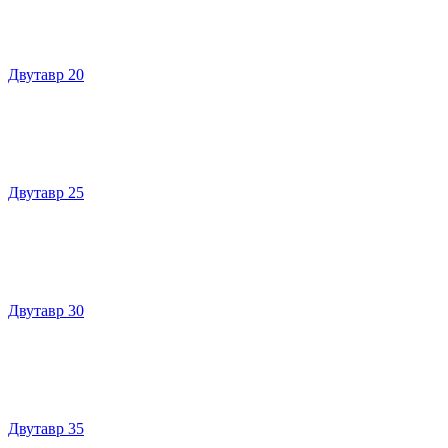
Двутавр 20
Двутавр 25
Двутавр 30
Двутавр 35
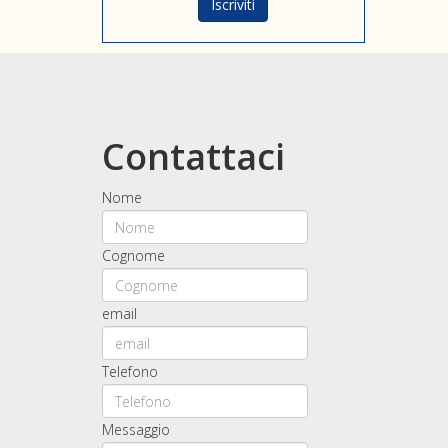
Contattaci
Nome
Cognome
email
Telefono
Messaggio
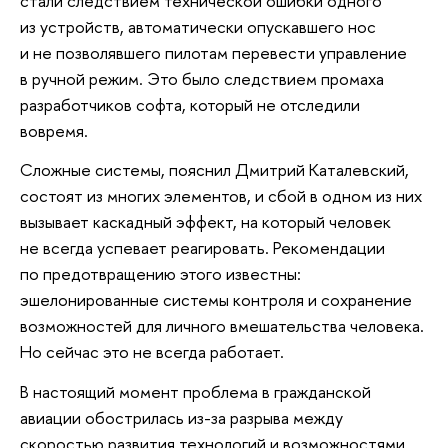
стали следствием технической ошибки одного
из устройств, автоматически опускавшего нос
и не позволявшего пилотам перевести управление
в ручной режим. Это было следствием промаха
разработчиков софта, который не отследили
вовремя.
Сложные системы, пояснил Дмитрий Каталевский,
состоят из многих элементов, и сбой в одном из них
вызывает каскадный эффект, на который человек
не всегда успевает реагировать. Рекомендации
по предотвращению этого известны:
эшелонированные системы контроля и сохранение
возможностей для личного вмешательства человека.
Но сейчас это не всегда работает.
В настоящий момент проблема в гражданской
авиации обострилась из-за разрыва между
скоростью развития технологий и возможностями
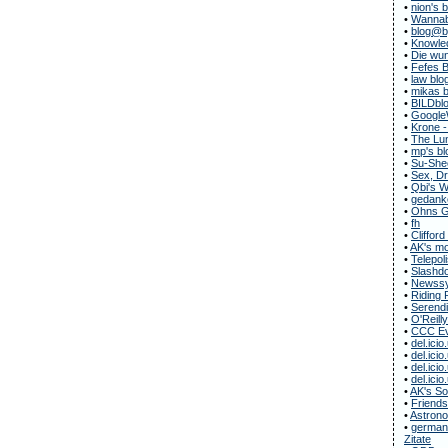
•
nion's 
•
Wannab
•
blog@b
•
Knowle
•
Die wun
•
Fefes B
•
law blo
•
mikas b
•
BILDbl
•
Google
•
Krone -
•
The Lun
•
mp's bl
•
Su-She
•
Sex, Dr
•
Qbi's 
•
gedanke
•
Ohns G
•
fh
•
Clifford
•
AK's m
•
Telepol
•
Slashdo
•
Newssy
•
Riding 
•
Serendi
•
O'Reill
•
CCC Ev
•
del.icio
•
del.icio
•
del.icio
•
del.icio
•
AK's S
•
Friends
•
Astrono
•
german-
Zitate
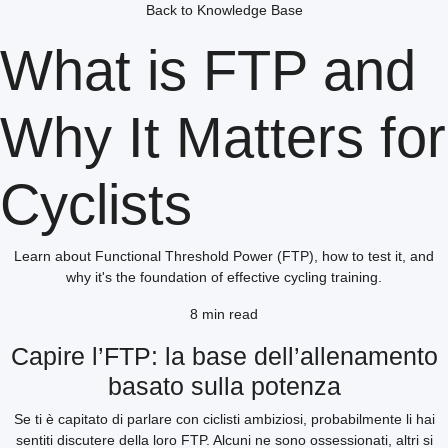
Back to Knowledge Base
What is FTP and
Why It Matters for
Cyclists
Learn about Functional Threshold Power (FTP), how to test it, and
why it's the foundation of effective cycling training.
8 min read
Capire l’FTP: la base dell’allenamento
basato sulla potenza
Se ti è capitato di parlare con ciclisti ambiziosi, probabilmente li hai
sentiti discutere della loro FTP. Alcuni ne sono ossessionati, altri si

- PROBLEM TO SOLVE
An exact transcription of the material is required, without any pictures.

- OUTPUT BELOW
Двутавр 20
Двутавр 25
Двутавр 30
Двутавр 35
Contattaci
Nome
Cognome
email
Telefono
Messaggio
стали следствием технической ошибки одного
из устройств, автоматически опускавшего нос
и не позволявшего пилотам перевести управление
в ручной режим. Это было следствием промаха
разработчиков софта, который не отследили
вовремя.
Сложные системы, пояснил Дмитрий Каталевский,
состоят из многих элементов, и сбой в одном из них
вызывает каскадный эффект, на который человек
не всегда успевает реагировать. Рекомендации
по предотвращению этого известны:
эшелонированные системы контроля и сохранение
возможностей для личного вмешательства человека.
Но сейчас это не всегда работает.
В настоящий момент проблема в гражданской
авиации обострилась из-за разрыва между
скоростью развития технологий и возможностями
•
nion's 
•
Wannab
•
blog@b
•
Knowle
•
Die wun
•
Fefes B
•
law blo
•
mikas b
•
BILDbl
•
Google
•
Krone -
•
The Lun
•
mp's bl
•
Su-She
•
Sex, Dr
•
Qbi's 
•
gedanke
•
Ohns G
•
fh
•
Clifford
•
AK's m
•
Telepol
•
Slashdo
•
Newssy
•
Riding 
•
Serendi
•
O'Reill
•
CCC Ev
•
del.icio
•
del.icio
•
del.icio
•
del.icio
•
AK's S
•
Friends
•
Astrono
•
german-
Zitate
Back to Knowledge Base
What is FTP and
Why It Matters for
Cyclists
Learn about Functional Threshold Power (FTP), how to test it, and
why it's the foundation of effective cycling training.
8 min read
Capire l’FTP: la base dell’allenamento
basato sulla potenza
Se ti è capitato di parlare con ciclisti ambiziosi, probabilmente li hai
sentiti discutere della loro FTP. Alcuni ne sono ossessionati, altri si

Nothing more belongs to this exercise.